Le prix à payer pour cette incapacité, de la part de l’administration, à offrir aux administrés une expérience de qualité exceptionnelle, c’est l’effondrement de la confiance. Mieux nous sommes servis par les startups et les entreprises numériques, moins nous comprenons l’incapacité de l’État à se hisser au même niveau s’agissant de la capacité à innover et à servir ses usagers.

C’est pourquoi, dans cette période de pandémie, il est d’autant plus important d’écouter tous ceux qui ont fait l’expérience de ces deux univers : celui des startups mais aussi celui des organisations traditionnelles. C’est le cas de Bénédicte Tilloy, auteure du livre La Team. Le jour où j’ai quitté mon Comex pour une startup, que Laetitia a interviewée la semaine dernière.

Je vous encourage à écouter leur échange, qui vous aidera à saisir les différences mais aussi les similitudes entre deux univers pas si éloignés l’un de l’autre – et, qui sait, vous donnera les clefs pour passer à l’action dans une période où il est temps de régler les problèmes auxquels nous sommes confrontés.
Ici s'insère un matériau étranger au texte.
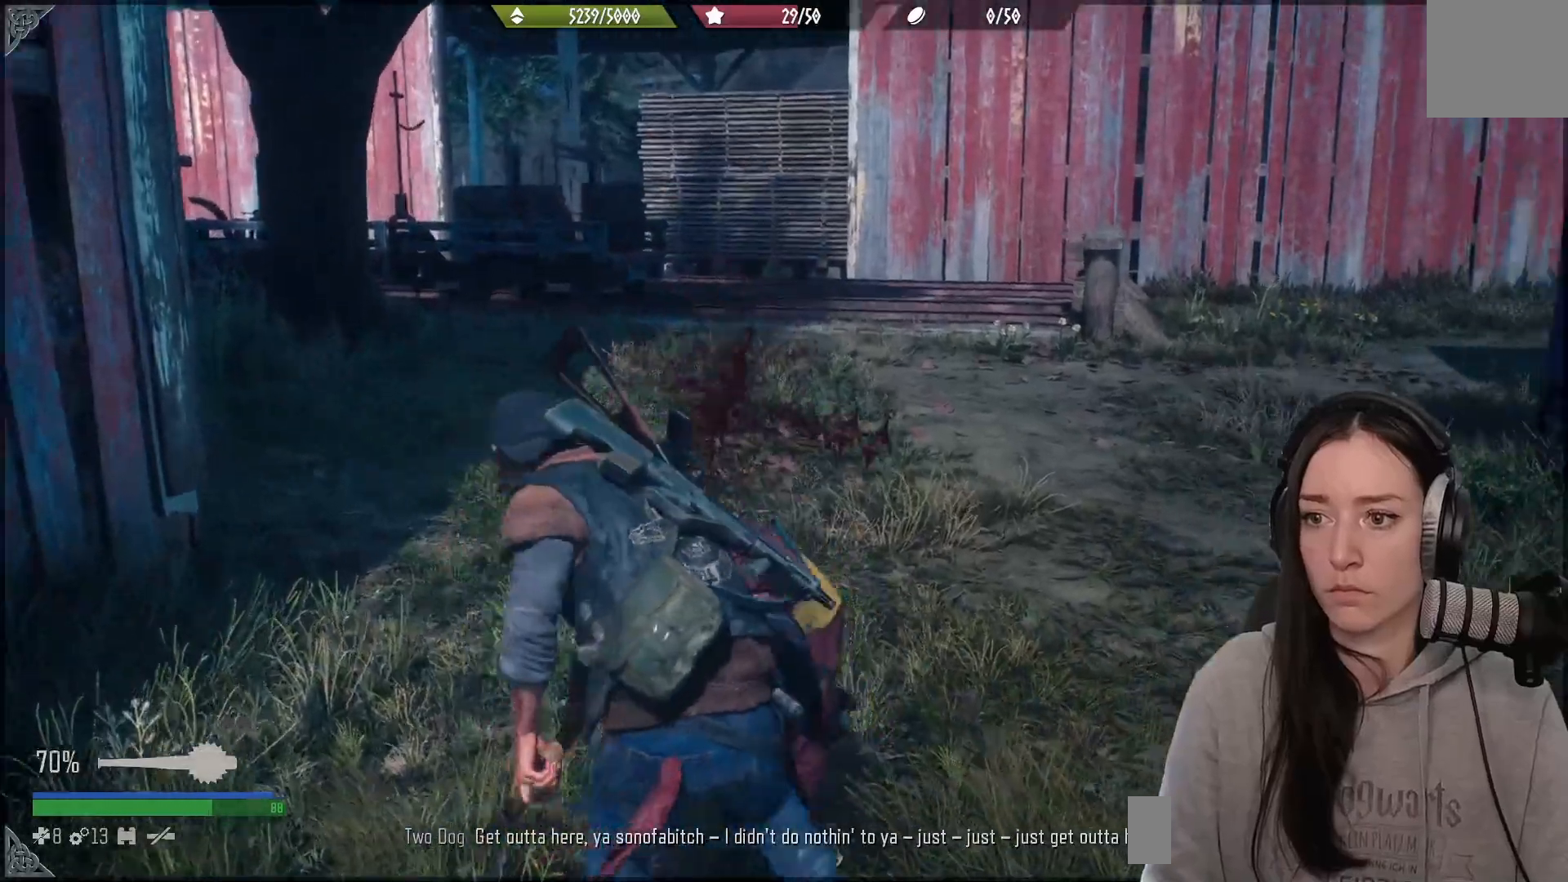
{"buttons": ["R2"], "left_stick": "center", "right_stick": "center", "events": [[17, "left_stick", "up-right"], [83, "right_stick", "center"], [150, "left_stick", "center"], [283, "left_stick", "down"], [400, "R2", "down"], [467, "left_stick", "center"]]}
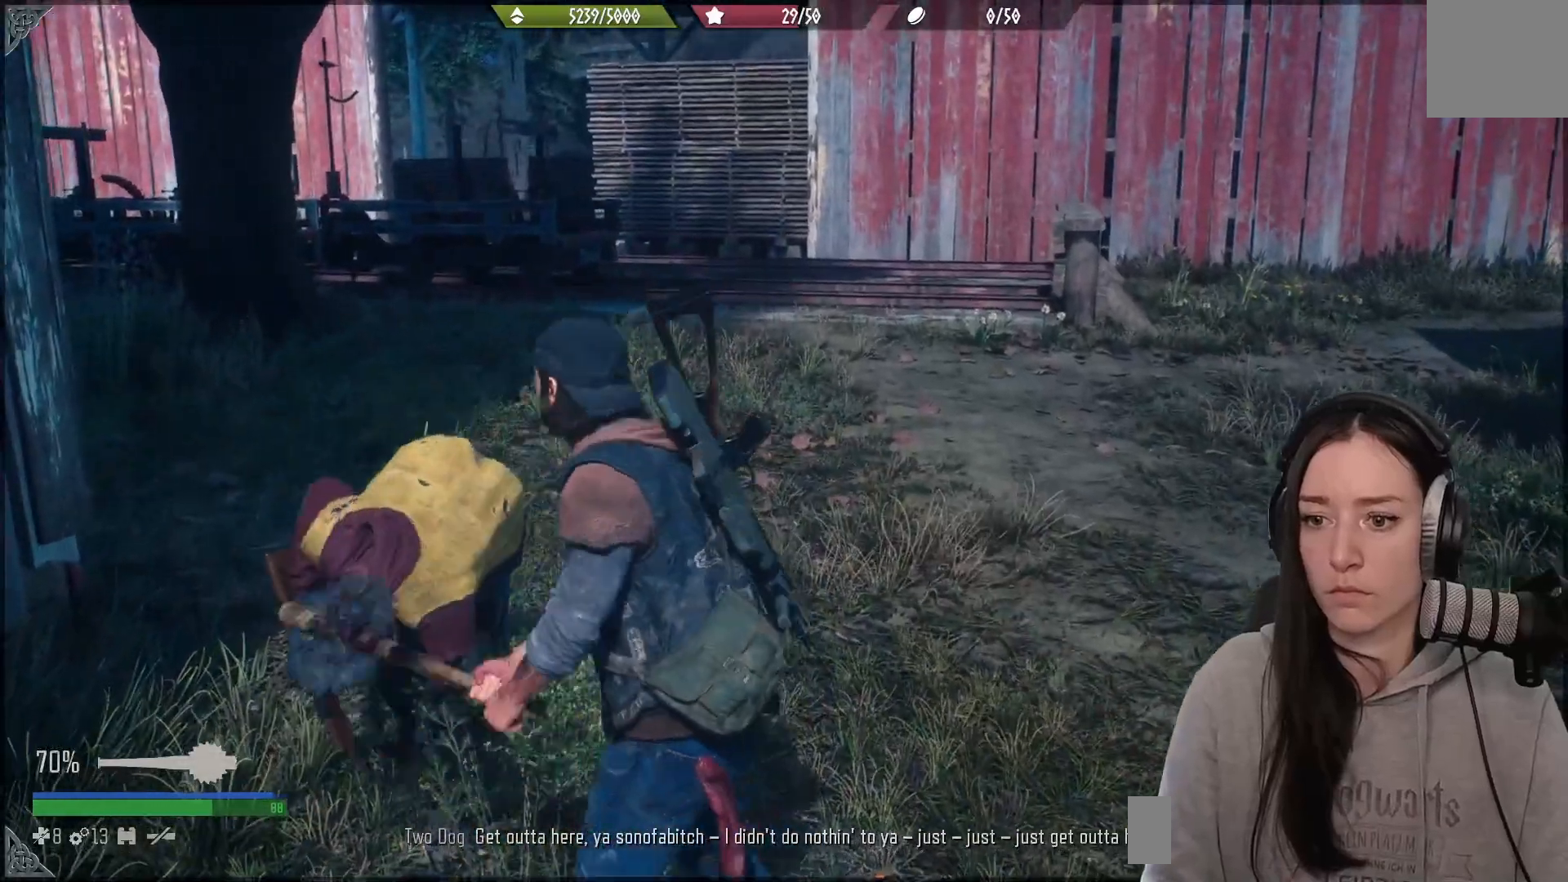
{"buttons": [], "left_stick": "center", "right_stick": "left", "events": [[33, "right_stick", "down-left"], [67, "R2", "up"], [133, "R2", "down"], [167, "right_stick", "left"], [267, "R2", "up"]]}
Bonne écoute !

Bénédicte Tilloy, ex-dirigeante à la SNCF (elle a été DRH de SNCF Réseaux et patronne du Transilien), a décidé, un beau jour, de lâcher son Comex pour travailler dans une startup. Elle en a tiré un livre savoureux, La Team. Le jour où j’ai quitté mon Comex pour une startup, paru chez Dunod en février 2021.

Et si on arrêtait d’opposer de manière binaire le monde des startups et celui des grands groupes ? En réalité, ils ont tant à apprendre l’un de l’autre. Bénédicte est bien placée pour créer des ponts entre les deux.

Quitter le Comex d’une grande entreprise comme la SNCF pour une startup, ce n’est pas courant. En France, le parcours de Bénédicte Tilloy est franchement unique. Au cours d’une carrière que l’on peut qualifier de “brillante” au sein de l’une des entreprises françaises les plus emblématiques, elle a forgé une expertise en matière de dialogue social et approfondi des réflexions de terrain sur la transformation d’un groupe, l’intelligence collective, la transition numérique et les limites du management vertical hérité du paradigme de l’industrie fordiste.

Quand elle a quitté la SNCF, elle a rejoint une jeune startup de la nouvelle économie où elle est restée deux ans. De ce choc des cultures et des générations est né un blog, puis le livre La Team, illustré de ces propres aquarelles. Récit cocasse et profond d’une “sage” qui connaît les deux mondes et sait se moquer d’elle-même. Organisé sous la forme d’une série à “saisons” avec des épisodes qui sont autant d’occasions de distiller des réflexions sur le management en startup et en grand groupe, la culture d’entreprise, ou encore le dialogue social…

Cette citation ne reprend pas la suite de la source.